NVIDIA / spark-rapids

Spark RAPIDS plugin - accelerate Apache Spark with GPUs
https://nvidia.github.io/spark-rapids
Apache License 2.0
805 stars 234 forks source link

[FEA] GPU Shuffle coalesce read supports split-and-retry #11584

Open firestarman opened 3 weeks ago

firestarman commented 3 weeks ago

We met the OOM error as below in some customer queries, which led to the Spark task retries.

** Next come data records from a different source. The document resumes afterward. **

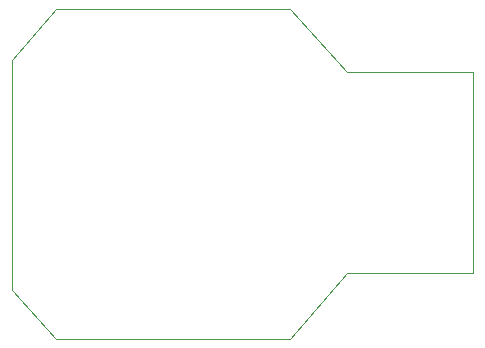
<source format=gm1>
%TF.GenerationSoftware,KiCad,Pcbnew,7.0.6*%
%TF.CreationDate,2024-04-07T09:56:08-04:00*%
%TF.ProjectId,Safe-To-Mate-O-Matic-v4,53616665-2d54-46f2-9d4d-6174652d4f2d,rev?*%
%TF.SameCoordinates,Original*%
%TF.FileFunction,Profile,NP*%
%FSLAX46Y46*%
G04 Gerber Fmt 4.6, Leading zero omitted, Abs format (unit mm)*
G04 Created by KiCad (PCBNEW 7.0.6) date 2024-04-07 09:56:08*
%MOMM*%
%LPD*%
G01*
G04 APERTURE LIST*
%TA.AperFunction,Profile*%
%ADD10C,0.100000*%
%TD*%
G04 APERTURE END LIST*
D10*
X136982200Y-93167200D02*
X140716000Y-97295000D01*
X176022000Y-74689000D02*
X165354000Y-74689000D01*
X136982200Y-73685400D02*
X136982200Y-93167200D01*
X176022000Y-91707000D02*
X165354000Y-91707000D01*
X160528000Y-97295000D02*
X150622000Y-97295000D01*
X165354000Y-91707000D02*
X160528000Y-97295000D01*
X136982200Y-73685400D02*
X140716000Y-69355000D01*
X165354000Y-74689000D02*
X160528000Y-69355000D01*
X176022000Y-91707000D02*
X176022000Y-74689000D01*
X140716000Y-97295000D02*
X150622000Y-97295000D01*
X160528000Y-69355000D02*
X150622000Y-69355000D01*
X140716000Y-69355000D02*
X150622000Y-69355000D01*
M02*

</source>
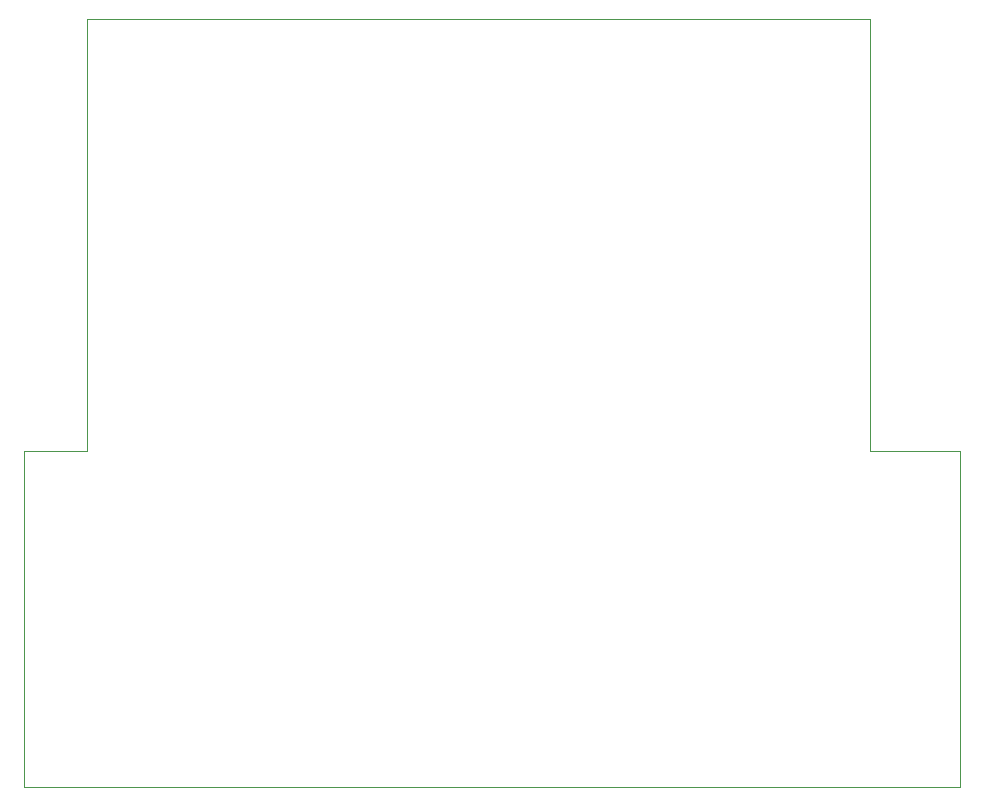
<source format=gbr>
%TF.GenerationSoftware,KiCad,Pcbnew,(6.0.1)*%
%TF.CreationDate,2022-06-01T15:12:45+03:00*%
%TF.ProjectId,Charge Adapter,43686172-6765-4204-9164-61707465722e,rev?*%
%TF.SameCoordinates,Original*%
%TF.FileFunction,Profile,NP*%
%FSLAX46Y46*%
G04 Gerber Fmt 4.6, Leading zero omitted, Abs format (unit mm)*
G04 Created by KiCad (PCBNEW (6.0.1)) date 2022-06-01 15:12:45*
%MOMM*%
%LPD*%
G01*
G04 APERTURE LIST*
%TA.AperFunction,Profile*%
%ADD10C,0.100000*%
%TD*%
G04 APERTURE END LIST*
D10*
X156464000Y-39370000D02*
X156464000Y-75946000D01*
X90170000Y-39370000D02*
X156464000Y-39370000D01*
X90170000Y-75946000D02*
X90170000Y-39370000D01*
X84836000Y-75946000D02*
X90170000Y-75946000D01*
X84836000Y-104394000D02*
X84836000Y-75946000D01*
X164084000Y-104394000D02*
X84836000Y-104394000D01*
X164084000Y-75946000D02*
X164084000Y-104394000D01*
X156464000Y-75946000D02*
X164084000Y-75946000D01*
M02*

</source>
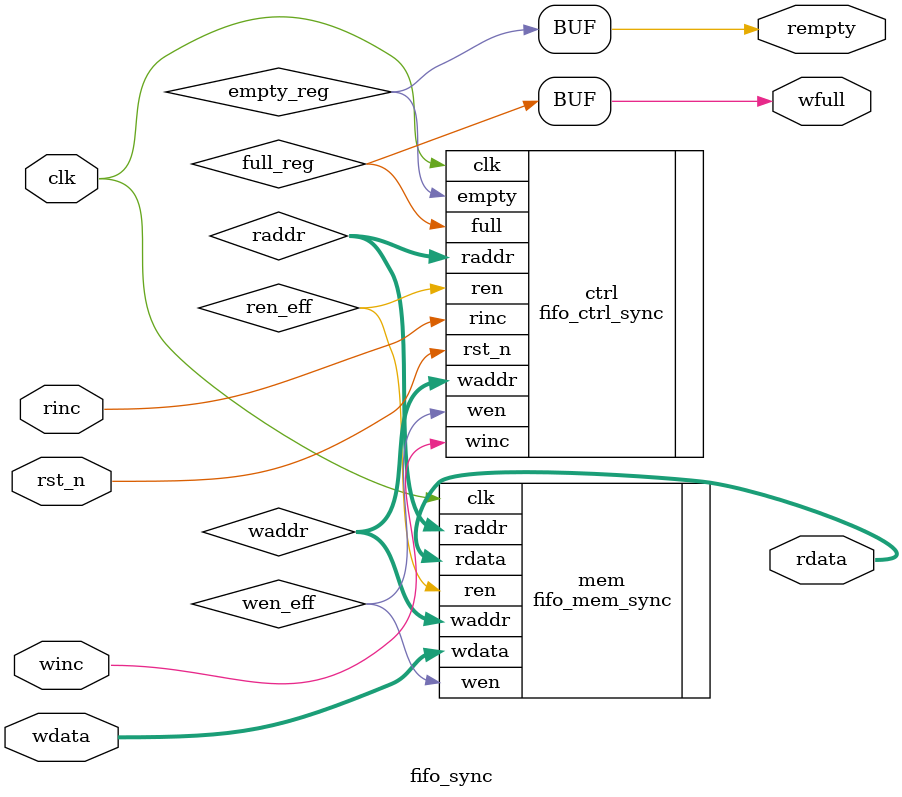
<source format=sv>
`include "fifo_ctrl_sync.sv"
`include "fifo_mem_sync.sv"

`timescale 1ns/1ps

module fifo_sync #(
    parameter DSIZE = 8,
    parameter ASIZE = 4
)(
    input  wire                 clk,
    input  wire                 rst_n,   // active-low reset
    input  wire                 winc,    // write request (external)
    input  wire                 rinc,    // read  request (external)
    input  wire [DSIZE-1:0]     wdata,   // write data (external)
    output wire [DSIZE-1:0]     rdata,   // read  data (external)
    output wire                 wfull,   // FIFO full (external)
    output wire                 rempty   // FIFO empty (external)
);

    // internal wires between ctrl and mem
    wire [ASIZE-1:0] waddr;
    wire [ASIZE-1:0] raddr;
    wire wen_eff;
    wire ren_eff;
    wire full_reg;
    wire empty_reg;

    // Instantiate control module
    fifo_ctrl_sync #(.ASIZE(ASIZE)) ctrl (
        .clk   (clk),
        .rst_n (rst_n),
        .winc  (winc),
        .rinc  (rinc),
        .waddr (waddr),
        .raddr (raddr),
        .full  (full_reg),
        .empty (empty_reg),
        .wen   (wen_eff),
        .ren   (ren_eff)
    );

    // Instantiate memory module
    fifo_mem_sync #(.DSIZE(DSIZE), .ASIZE(ASIZE)) mem (
        .clk  (clk),
        .wen  (wen_eff),
        .ren  (ren_eff),
        .waddr(waddr),
        .raddr(raddr),
        .wdata(wdata),
        .rdata(rdata)
    );

    // map internal flags to top-level outputs (names expected by testbench)
    assign wfull  = full_reg;
    assign rempty = empty_reg;

endmodule


</source>
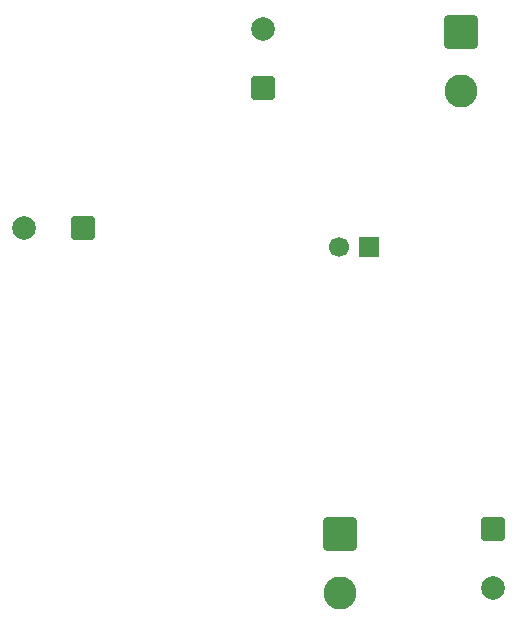
<source format=gbr>
%TF.GenerationSoftware,KiCad,Pcbnew,9.0.6*%
%TF.CreationDate,2026-01-24T10:26:07+01:00*%
%TF.ProjectId,Protection,50726f74-6563-4746-996f-6e2e6b696361,rev?*%
%TF.SameCoordinates,Original*%
%TF.FileFunction,Soldermask,Bot*%
%TF.FilePolarity,Negative*%
%FSLAX46Y46*%
G04 Gerber Fmt 4.6, Leading zero omitted, Abs format (unit mm)*
G04 Created by KiCad (PCBNEW 9.0.6) date 2026-01-24 10:26:07*
%MOMM*%
%LPD*%
G01*
G04 APERTURE LIST*
G04 Aperture macros list*
%AMRoundRect*
0 Rectangle with rounded corners*
0 $1 Rounding radius*
0 $2 $3 $4 $5 $6 $7 $8 $9 X,Y pos of 4 corners*
0 Add a 4 corners polygon primitive as box body*
4,1,4,$2,$3,$4,$5,$6,$7,$8,$9,$2,$3,0*
0 Add four circle primitives for the rounded corners*
1,1,$1+$1,$2,$3*
1,1,$1+$1,$4,$5*
1,1,$1+$1,$6,$7*
1,1,$1+$1,$8,$9*
0 Add four rect primitives between the rounded corners*
20,1,$1+$1,$2,$3,$4,$5,0*
20,1,$1+$1,$4,$5,$6,$7,0*
20,1,$1+$1,$6,$7,$8,$9,0*
20,1,$1+$1,$8,$9,$2,$3,0*%
G04 Aperture macros list end*
%ADD10RoundRect,0.250000X-0.750000X0.750000X-0.750000X-0.750000X0.750000X-0.750000X0.750000X0.750000X0*%
%ADD11C,2.000000*%
%ADD12RoundRect,0.250000X0.750000X0.750000X-0.750000X0.750000X-0.750000X-0.750000X0.750000X-0.750000X0*%
%ADD13RoundRect,0.250001X-1.149999X1.149999X-1.149999X-1.149999X1.149999X-1.149999X1.149999X1.149999X0*%
%ADD14C,2.800000*%
%ADD15RoundRect,0.250000X0.750000X-0.750000X0.750000X0.750000X-0.750000X0.750000X-0.750000X-0.750000X0*%
%ADD16R,1.700000X1.700000*%
%ADD17C,1.700000*%
G04 APERTURE END LIST*
D10*
%TO.C,C7*%
X121750000Y-101382323D03*
D11*
X121750000Y-106382323D03*
%TD*%
D12*
%TO.C,C4*%
X87040000Y-75850000D03*
D11*
X82040000Y-75850000D03*
%TD*%
D13*
%TO.C,J1*%
X119000000Y-59250000D03*
D14*
X119000000Y-64250000D03*
%TD*%
D15*
%TO.C,C1*%
X102300000Y-64000000D03*
D11*
X102300000Y-59000000D03*
%TD*%
D13*
%TO.C,J3*%
X108750000Y-101750000D03*
D14*
X108750000Y-106750000D03*
%TD*%
D16*
%TO.C,J2*%
X111240000Y-77500000D03*
D17*
X108700000Y-77500000D03*
%TD*%
M02*

</source>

1) Caused by: com.nvidia.spark.rapids.jni.GpuSplitAndRetryOOM: GPU OutOfMemory: could not split inputs and retry
at com.nvidia.spark.rapids.RmmRapidsRetryIterator$NoInputSpliterator.split(RmmRapidsRetryIterator.scala:386)
at com.nvidia.spark.rapids.RmmRapidsRetryIterator$RmmRapidsRetryIterator.next(RmmRapidsRetryIterator.scala:588)
at com.nvidia.spark.rapids.RmmRapidsRetryIterator$RmmRapidsRetryAutoCloseableIterator.next(RmmRapidsRetryIterator.scala:517)
at com.nvidia.spark.rapids.RmmRapidsRetryIterator$.drainSingleWithVerification(RmmRapidsRetryIterator.scala:291)
at com.nvidia.spark.rapids.RmmRapidsRetryIterator$.withRetryNoSplit(RmmRapidsRetryIterator.scala:185)
at com.nvidia.spark.rapids.cudf_utils.HostConcatResultUtil$.getColumnarBatch(HostConcatResultUtil.scala:54)
at com.nvidia.spark.rapids.GpuShuffleCoalesceIterator.$anonfun$next$4(GpuShuffleCoalesceExec.scala:229)

The process of moving to coalesced buffer to GPU currently support only retry with no split, however we can try to implement the split-and-retry to improve its stability.

firestarman commented 3 weeks ago

It is a feature request more than a bug.